AWB 2017 An Exploration of the Plantation past and Perspective filled future
By Sharon Schoenfeld
This is my first experience in the South, a completely different atmosphere and historically filled past than my native Seattle, Washington. So going to a plantation brought my dreams from US history class, of visiting American historical landmarks, to fruition. We walked through the McLeod plantation led by our knowledgeable tour guide, Paul. We learned about the slaves who worked the cotton, corn, hay, and other crops on the 37 acres of property. I found inspiration from each word that Paul said. He took us from place to place sharing about how bricks were made, lives were impacted, and dreams were crushed. Furthermore, he took my experience further when he took one of my madrichim (counselors) and me to the recently planted cotton field and talked to us about what the plantation teaches us. He spoke on the unbroken line he found from slavery to now of institutional incarceration and voter suppression. This drew a line for me between the present and the past, Paul gave me the needed call to action and recognition that the past is repeating itself, that we need to work harder to create a broken link.
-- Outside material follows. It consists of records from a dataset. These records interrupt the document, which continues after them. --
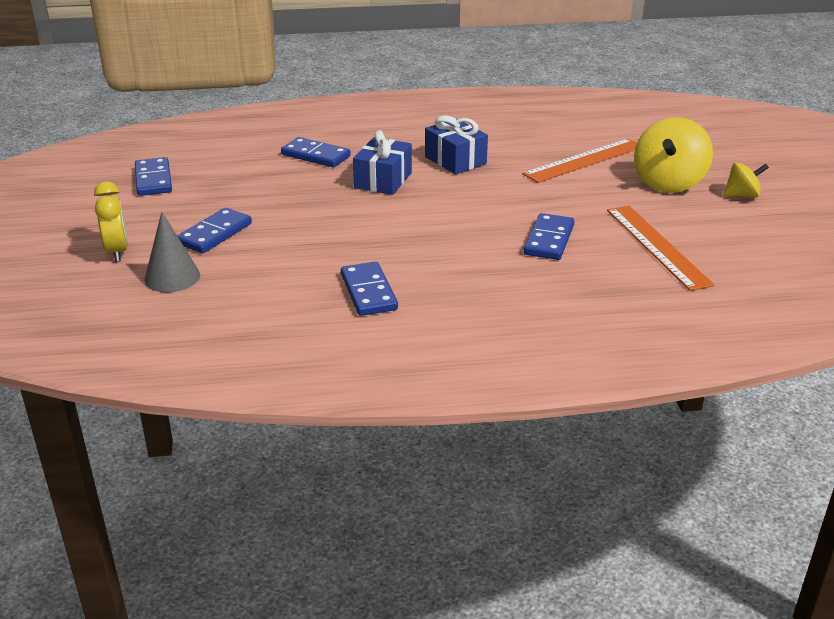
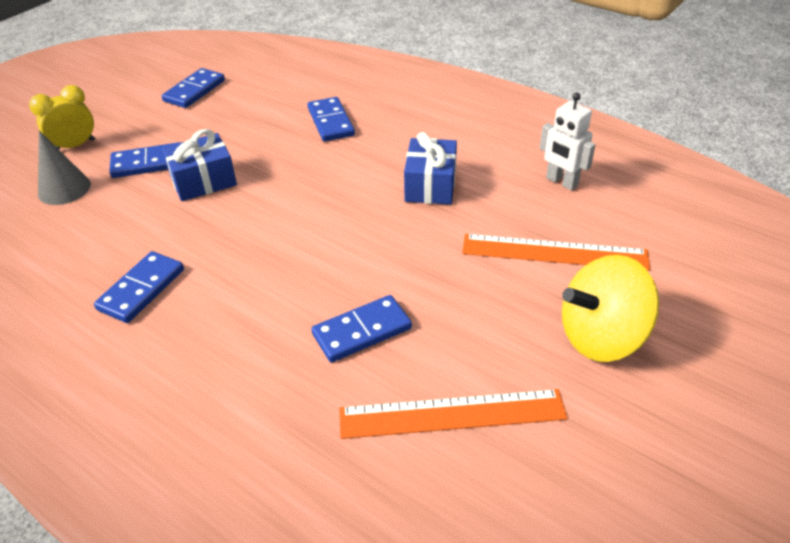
camera: 45 degrees right, 10 degrees up
(117, 252) = (75, 146): yellow clock -> yellow clock turned 150 degrees counterclockwise
(383, 180) = (338, 176): blue gift -> blue gift (203, 181)
(529, 128) = (561, 182): none -> white robot
(657, 246) = (452, 414): orange ruler -> orange ruler turned 60 degrees clockwise
(742, 195) = (667, 411): yellow spinning top -> none

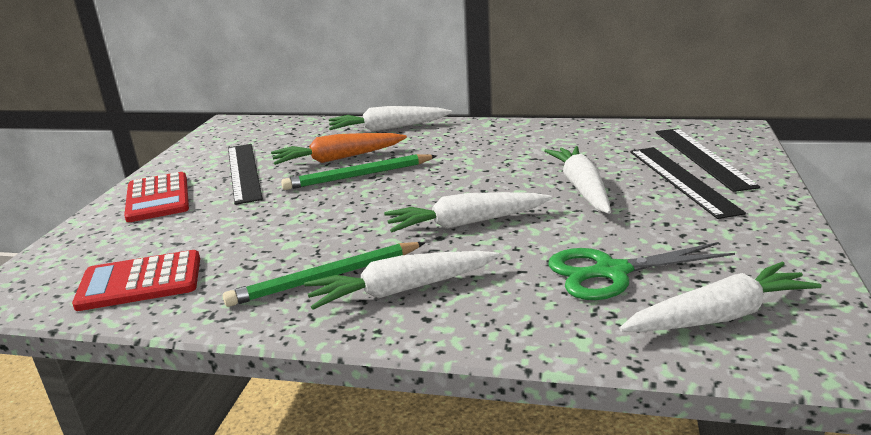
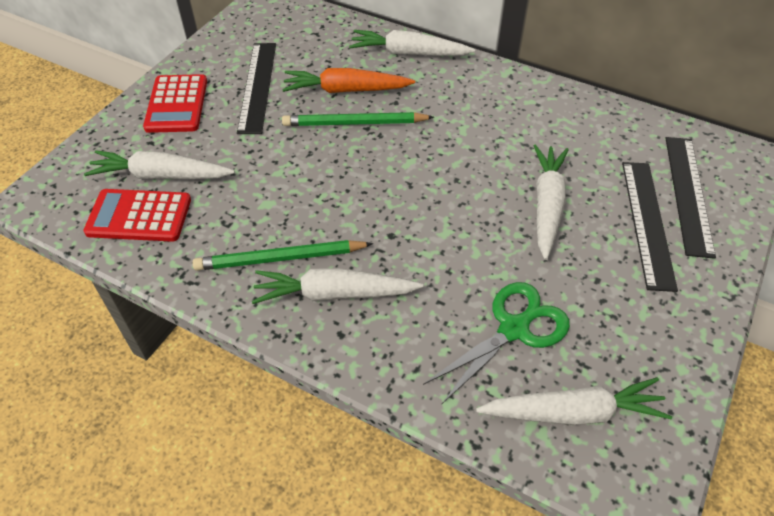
camera: 15 degrees right, 25 degrees up
(466, 223) = (421, 223): white carrot -> white carrot (161, 175)
(611, 272) = (514, 329): green scissors -> green scissors turned 135 degrees clockwise

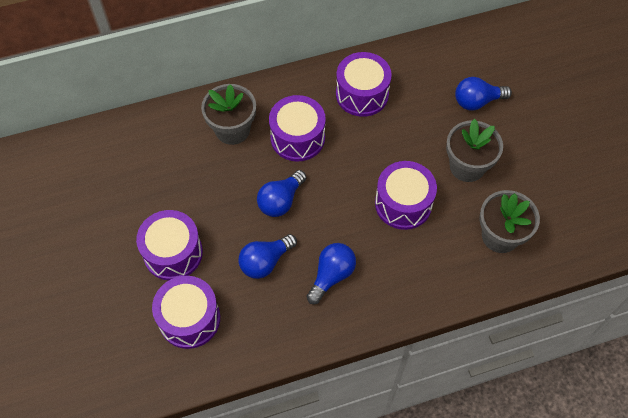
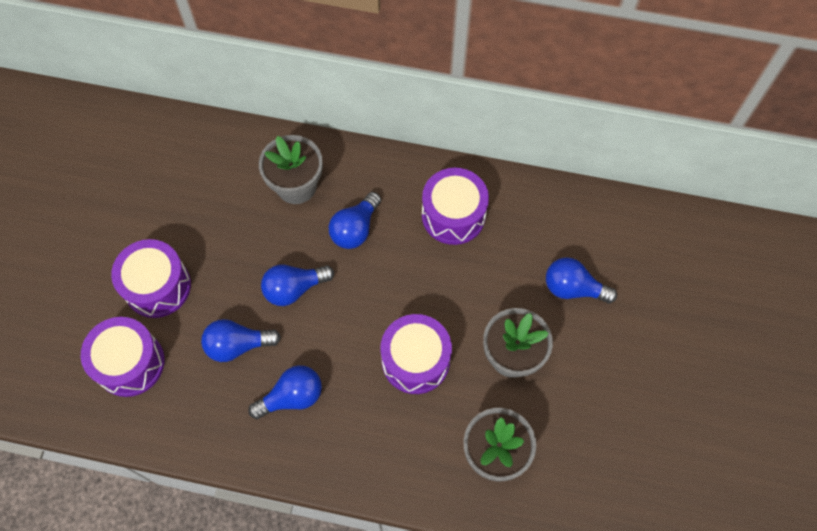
camera: 30 degrees right, 5 degrees up
(297, 138) = (355, 229): purple drum -> blue light bulb

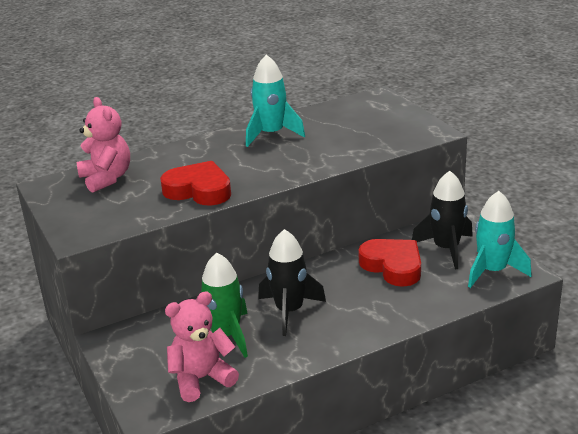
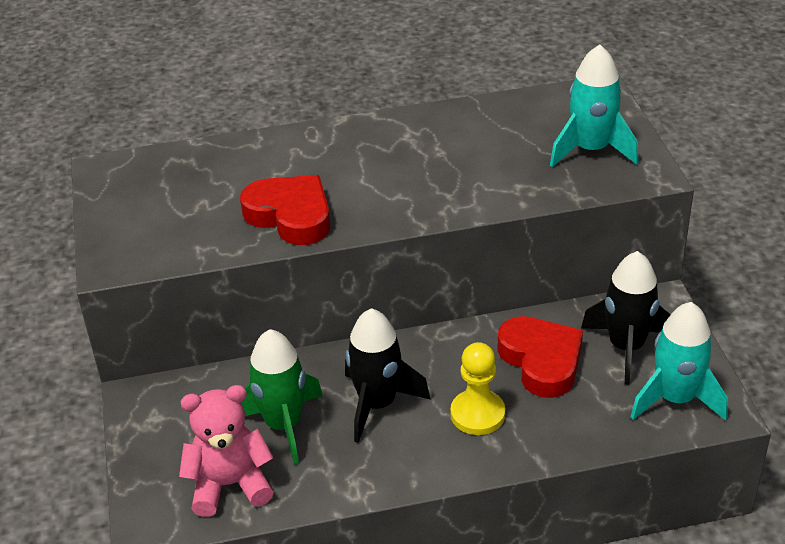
camera: 15 degrees right, 10 degrees up
(106, 178) = (183, 172): pink teddy bear -> none
(271, 134) = (423, 135): turquoise rocket -> turquoise rocket (591, 150)
(363, 304) = (477, 414): none -> yellow pawn

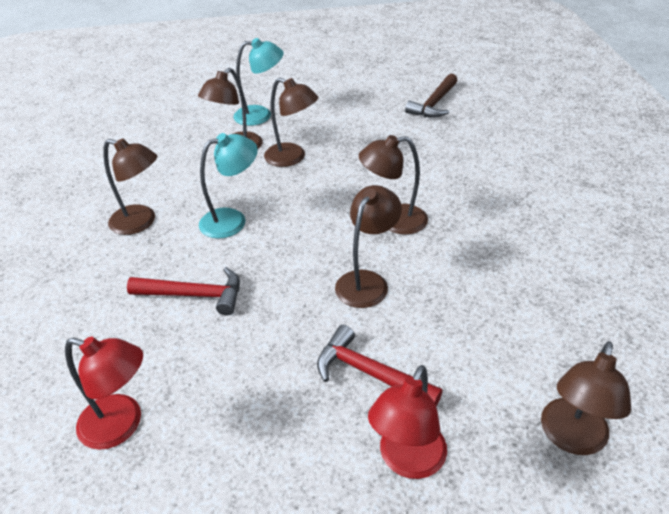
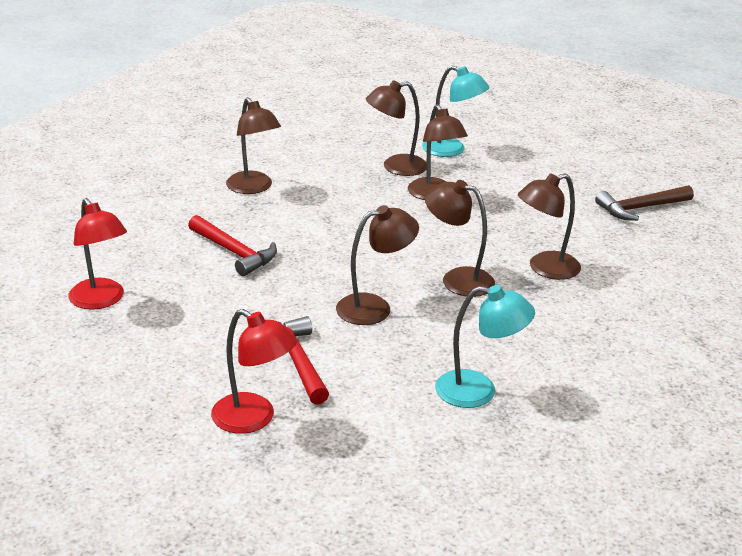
camera: 35 degrees right, 10 degrees down
(232, 220) = (324, 217): turquoise lamp -> turquoise lamp (478, 391)
(407, 461) = (253, 419): red lamp -> red lamp turned 120 degrees counterclockwise
(571, 438) = (391, 477): brown lamp -> brown lamp (545, 269)

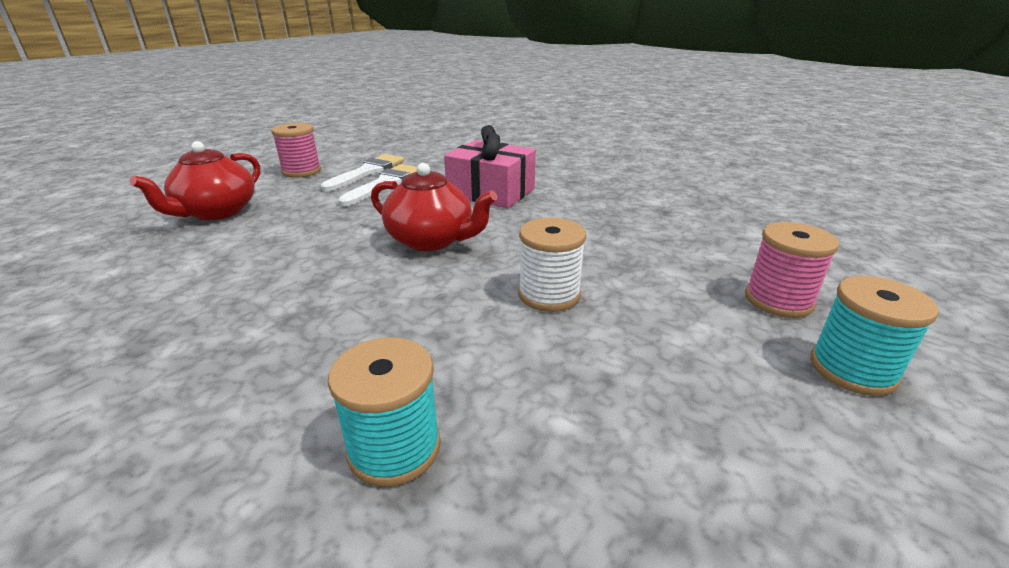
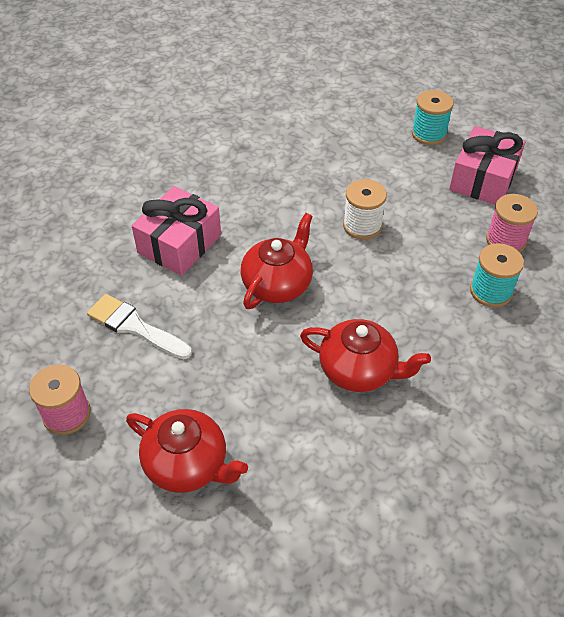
camera: 85 degrees left, 20 degrees up
(273, 296) = (359, 370): none -> red teapot
(367, 172) = (89, 346): white brush -> none
(762, 457) = (483, 179): none -> pink gift
(778, 300) = (371, 135): pink spool -> pink spool (506, 240)

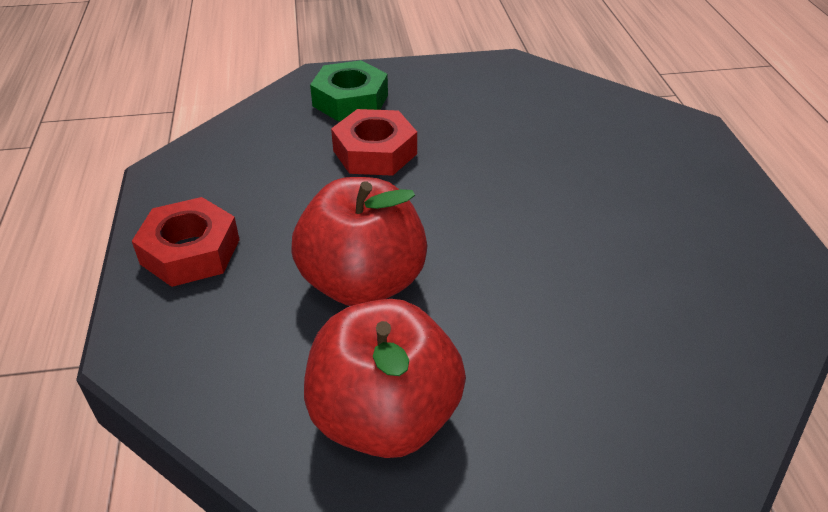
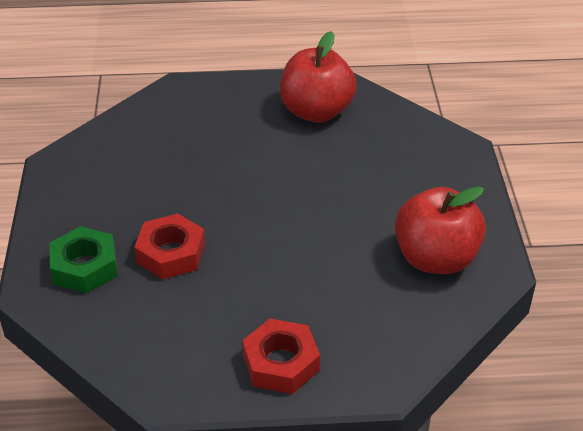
camera: 85 degrees left, 0 degrees up
(362, 283) = (324, 265): red apple -> red apple (316, 112)

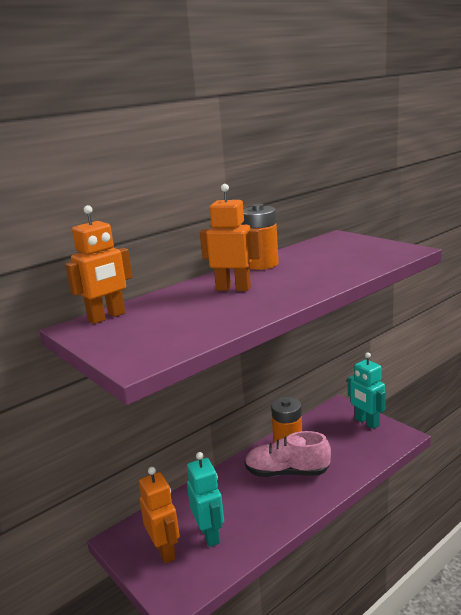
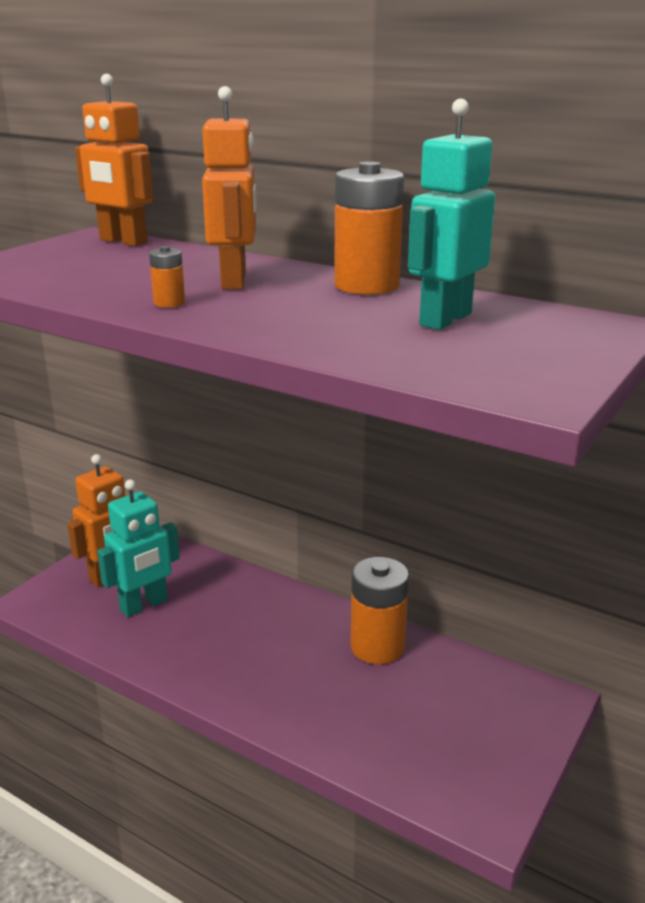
camera: 70 degrees right, 5 degrees up
(265, 302) = (169, 303): none -> orange battery
(287, 472) = (301, 657): pink shoe -> none
(366, 422) = (508, 748): turquoise robot -> turquoise robot (444, 319)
This is the purpose of Young Judaea’s Alternative Winter Break; it gives us opportunity to find injustice and gives us the tools to approach it.
The tools that we are given to explore injustice are created in Peulot (Activities), and this particular peulah came from an outside organization. The Transformative Teaching Collective is a group of individuals that give education social justice talks to groups. In our session, we discussed social identity and its effect on how we perceive the world. In the other part of the programming, we experienced a social barometer, a method often used in Young Judaea, where we were given statements and stood in a corner of the room that described how much we agreed or disagreed with the statement. I pulled inspiration from the perspectives that we discussed with the barometer, seeing how different members of our movement and other outside community members experience race. Each time I heard a new person talk I had an opinion on what they said and found myself finding their justifications relevant and valid. The moment that stood out to me was when we discussed the statement on: People of color self-segregate and therefore don’t allow diversification and continues the racism in the country. I heard different people give their perspectives on how their reality is shaped by race. I responded with an idea about how I don’t fully agree with the statement because America is focused on assimilation and how that isn’t always the answer. I learned the value of perspective and the activity gave me the tools to take back to my community.